On remarquera que ce trait générique « générique » constitue une détermination indépendante de celle du trait « politesse » dans des énoncés comme : (Madame Durand parle avec sa voisine, qu’elle vouvoie) « Vous savez qui est arrivé hier à l’improviste ? Mes enfants ! … Bien sûr, quand tu ne vois tes enfants que tous les deux ans, tu ne va pas te plaindre. (…) » (relevé en milieu rural).
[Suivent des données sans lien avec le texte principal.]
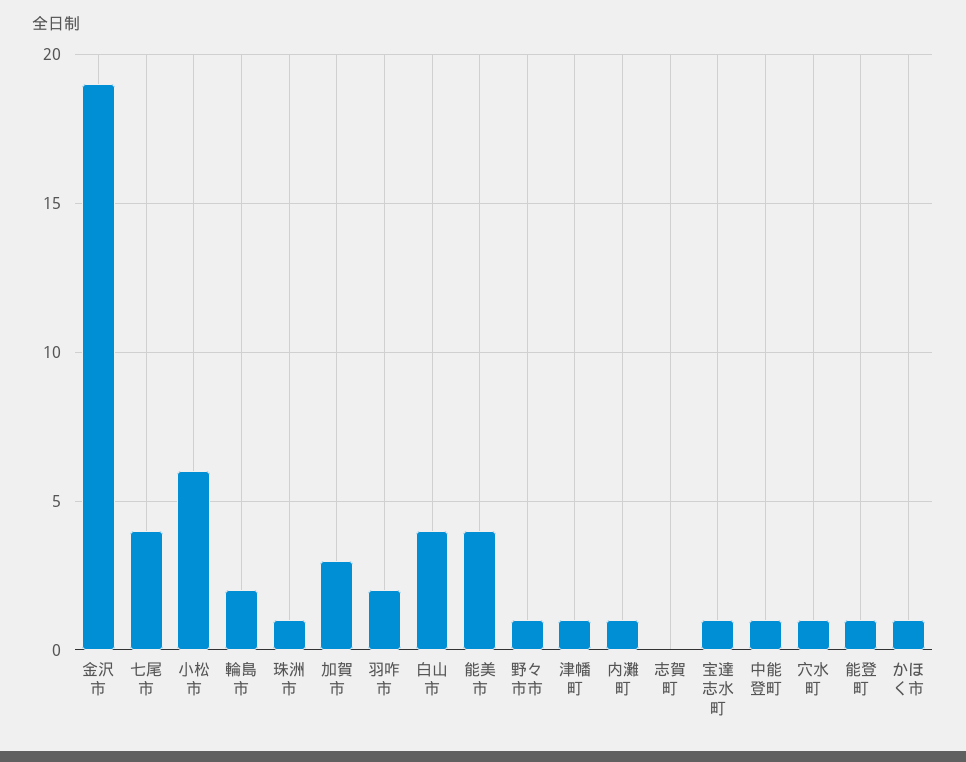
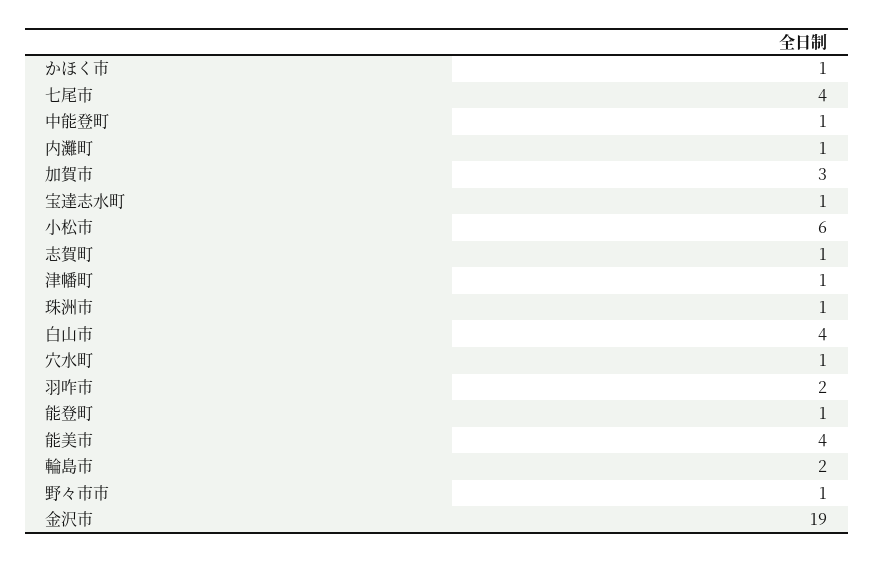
  {
    "金沢市": 19,
    "七尾市": 4,
    "小松市": 6,
    "輪島市": 2,
    "珠洲市": 1,
    "加賀市": 3,
    "羽咋市": 2,
    "白山市": 4,
    "能美市": 4,
    "野々市市": 1,
    "津幡町": 1,
    "内灘町": 1,
-   "志賀町": 0,
+   "志賀町": 1,
    "宝達志水町": 1,
    "中能登町": 1,
    "穴水町": 1,
    "能登町": 1,
    "かほく市": 1
  }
Le trait générique [gen+Générique] est susceptible d’actualiser semblablement le trait grammatical [mor-IDX (+SYM)/+GEN] pour les morphèmes nous, vous et on (cf. la reprise dans « on cherche à rendre service, et il t’/vous engueule ! »). Là encore, la dénomination homonyme de « générique » pour un trait sémantique suprasegmental et pour un trait grammatical ne doit pas prêter à confusion. -
[32]
Il ne s’agit pas ici d’entrer dans le détail complexe des traits génériques pouvant actualiser, d’une manière générale, les oppositions tu/vous. Le trait [gen+Politesse] n’a de nouveau ici pour fonction que de s’opposer au trait [gen-Politesse] dans l’analyse des deux énoncés homonymes concernés, aucunement de sténographier une « essence » (dans certaines situations, il est d’ailleurs moins « poli » de vouvoyer que de tutoyer).
-
[33]
Hypocoristique désigne ici une intonation (c’est-à-dire un signifiant générique) « caressante », selon le terme de Tesnière.